Who do we worship? The Kingdom of God or the Kingdom of Consumption? I wrestle with this question throughout the year and no time more than now. Even in mid October the sirens of consumption are beginning to call, as our economic engine gears up for Christmas. Christmas this holiest of seasons, is each year at risk of being overwhelmed by the call to buy more. The assumption is that we show we care by what we buy and the more we buy the more caring we must be.
Yet, we also know that we live in a society that is far out of balance, which equates stuff, no matter how glitzy with meaning. Our wider culture would have us believe that stuff brings happiness, that stuff brings meaning. This mindset is summed up in the bumper sticker: ‘The One Who Dies with the Most Toys Wins’.
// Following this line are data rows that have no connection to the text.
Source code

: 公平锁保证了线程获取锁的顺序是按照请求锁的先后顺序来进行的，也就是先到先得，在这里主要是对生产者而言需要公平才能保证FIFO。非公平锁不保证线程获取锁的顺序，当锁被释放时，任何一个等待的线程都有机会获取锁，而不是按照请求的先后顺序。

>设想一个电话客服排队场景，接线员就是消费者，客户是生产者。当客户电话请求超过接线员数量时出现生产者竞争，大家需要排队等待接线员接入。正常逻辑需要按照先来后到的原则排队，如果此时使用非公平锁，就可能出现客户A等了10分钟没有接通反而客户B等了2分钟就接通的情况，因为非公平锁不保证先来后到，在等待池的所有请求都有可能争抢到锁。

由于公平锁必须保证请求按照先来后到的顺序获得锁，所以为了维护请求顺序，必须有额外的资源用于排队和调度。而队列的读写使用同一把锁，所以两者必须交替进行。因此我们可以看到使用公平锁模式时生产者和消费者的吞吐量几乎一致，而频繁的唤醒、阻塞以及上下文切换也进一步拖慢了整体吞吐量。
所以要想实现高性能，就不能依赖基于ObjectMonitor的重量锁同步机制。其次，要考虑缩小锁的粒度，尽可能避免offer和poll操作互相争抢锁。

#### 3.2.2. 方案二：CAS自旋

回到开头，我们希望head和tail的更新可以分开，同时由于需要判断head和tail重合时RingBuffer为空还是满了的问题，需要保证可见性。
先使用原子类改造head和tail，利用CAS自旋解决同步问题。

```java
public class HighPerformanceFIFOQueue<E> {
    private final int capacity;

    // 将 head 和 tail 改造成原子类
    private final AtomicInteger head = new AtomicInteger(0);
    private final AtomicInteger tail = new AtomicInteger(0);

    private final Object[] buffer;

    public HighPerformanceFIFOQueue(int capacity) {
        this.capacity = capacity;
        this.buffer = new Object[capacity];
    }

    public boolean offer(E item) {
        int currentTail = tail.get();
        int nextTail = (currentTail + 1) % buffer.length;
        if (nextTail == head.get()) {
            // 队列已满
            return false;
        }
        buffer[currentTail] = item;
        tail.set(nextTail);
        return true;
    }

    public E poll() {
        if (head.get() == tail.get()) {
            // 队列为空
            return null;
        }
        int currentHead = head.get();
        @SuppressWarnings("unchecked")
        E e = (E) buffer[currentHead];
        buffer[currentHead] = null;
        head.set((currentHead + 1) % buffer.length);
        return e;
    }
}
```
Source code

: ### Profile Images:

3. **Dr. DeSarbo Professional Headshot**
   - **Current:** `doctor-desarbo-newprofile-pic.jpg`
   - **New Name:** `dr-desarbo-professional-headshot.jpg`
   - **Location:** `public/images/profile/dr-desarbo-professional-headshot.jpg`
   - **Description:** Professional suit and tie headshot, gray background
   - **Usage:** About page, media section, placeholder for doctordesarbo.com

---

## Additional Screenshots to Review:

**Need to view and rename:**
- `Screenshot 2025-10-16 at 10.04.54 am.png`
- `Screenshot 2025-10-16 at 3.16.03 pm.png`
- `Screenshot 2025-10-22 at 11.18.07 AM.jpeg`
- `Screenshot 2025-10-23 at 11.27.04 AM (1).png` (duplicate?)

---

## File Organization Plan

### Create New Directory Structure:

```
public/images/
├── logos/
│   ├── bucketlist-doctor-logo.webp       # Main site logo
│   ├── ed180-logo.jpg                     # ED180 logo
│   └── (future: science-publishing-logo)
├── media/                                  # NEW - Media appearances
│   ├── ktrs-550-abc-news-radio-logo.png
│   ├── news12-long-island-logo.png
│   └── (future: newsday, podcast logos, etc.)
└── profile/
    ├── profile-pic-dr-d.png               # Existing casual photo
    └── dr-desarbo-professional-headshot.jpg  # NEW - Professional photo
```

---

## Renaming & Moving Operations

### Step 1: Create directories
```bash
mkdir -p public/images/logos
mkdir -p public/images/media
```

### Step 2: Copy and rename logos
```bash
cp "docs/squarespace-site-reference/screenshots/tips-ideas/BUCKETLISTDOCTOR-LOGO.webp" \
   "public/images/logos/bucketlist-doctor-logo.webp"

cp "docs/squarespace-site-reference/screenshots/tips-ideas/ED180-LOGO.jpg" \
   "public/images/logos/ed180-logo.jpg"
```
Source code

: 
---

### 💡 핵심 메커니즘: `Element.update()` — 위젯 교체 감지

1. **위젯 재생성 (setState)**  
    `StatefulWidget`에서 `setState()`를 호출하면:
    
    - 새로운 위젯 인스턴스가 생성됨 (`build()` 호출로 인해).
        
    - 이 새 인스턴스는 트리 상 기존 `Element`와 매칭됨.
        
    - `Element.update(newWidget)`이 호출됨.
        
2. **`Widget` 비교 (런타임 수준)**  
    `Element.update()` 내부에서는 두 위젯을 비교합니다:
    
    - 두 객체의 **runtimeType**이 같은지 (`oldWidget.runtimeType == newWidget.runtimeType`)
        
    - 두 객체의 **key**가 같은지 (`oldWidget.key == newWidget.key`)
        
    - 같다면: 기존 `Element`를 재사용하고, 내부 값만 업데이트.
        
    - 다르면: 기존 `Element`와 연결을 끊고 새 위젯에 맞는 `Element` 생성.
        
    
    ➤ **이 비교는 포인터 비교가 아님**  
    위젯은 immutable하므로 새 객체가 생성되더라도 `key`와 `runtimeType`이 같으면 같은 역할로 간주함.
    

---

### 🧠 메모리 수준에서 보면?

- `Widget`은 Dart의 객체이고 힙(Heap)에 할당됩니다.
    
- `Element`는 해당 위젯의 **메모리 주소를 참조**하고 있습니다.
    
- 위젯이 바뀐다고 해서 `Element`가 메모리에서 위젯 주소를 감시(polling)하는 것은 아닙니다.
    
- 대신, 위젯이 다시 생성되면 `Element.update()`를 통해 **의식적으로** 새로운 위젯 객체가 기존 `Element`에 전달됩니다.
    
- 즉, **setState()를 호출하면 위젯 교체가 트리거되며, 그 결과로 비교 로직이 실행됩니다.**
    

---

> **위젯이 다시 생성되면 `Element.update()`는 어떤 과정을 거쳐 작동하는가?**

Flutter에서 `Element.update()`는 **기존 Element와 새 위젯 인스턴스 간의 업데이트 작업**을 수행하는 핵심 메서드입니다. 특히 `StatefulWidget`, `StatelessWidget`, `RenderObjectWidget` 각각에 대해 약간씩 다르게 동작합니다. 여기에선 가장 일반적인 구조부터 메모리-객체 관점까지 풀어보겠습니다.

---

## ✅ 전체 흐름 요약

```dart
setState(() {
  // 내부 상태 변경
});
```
Economist tell us that Christmas as an economic season is a make or break time for the retail economy of our nation. If profits are up then employment is up, which means more people have money in their pocket to buy more stuff. It seems that stepping off this hamster wheel is impossible.
Perhaps it is a matter of balance. We all need a viable economic system. We all need food, medicine, shelter, transportation, clothing. Short of living in a collective, all these things cost money. So to a point we need an economic system that provides the essentials for a healthy life.
What would happen if we limited our involvement in the economy to what we really needed and to what we truly valued? Would we spend less? Perhaps. Would we spend our money differently? Most likely, yes. Would the economy need to adjust? Yes, probably fewer baubles that can be easily discarded and more substantive items that reflect our values and have a purpose.
Can we unmask the false god of consumption as the source of meaning, satisfaction and accomplishment? Yes (I pray). For as we discover what is most important our priorities change, our choices change, our mindset changes.
Christmas need no longer be a season of consumption but a season of worship, for community, for service to others. Stuff still has a place. Gifts still can be bought. But the acquiring of more stuff is no longer the reason for the season. Gift giving becomes secondary to being present to each other and to our God who ushered in that great miracle placed in a manger.
Will economists bemoan the loss of record retail sales? Yes. But we have learned from this lingering recession that the pain of the present can make way for new ways of taking care of one another, new ways of being a community, new ways of finding meaning.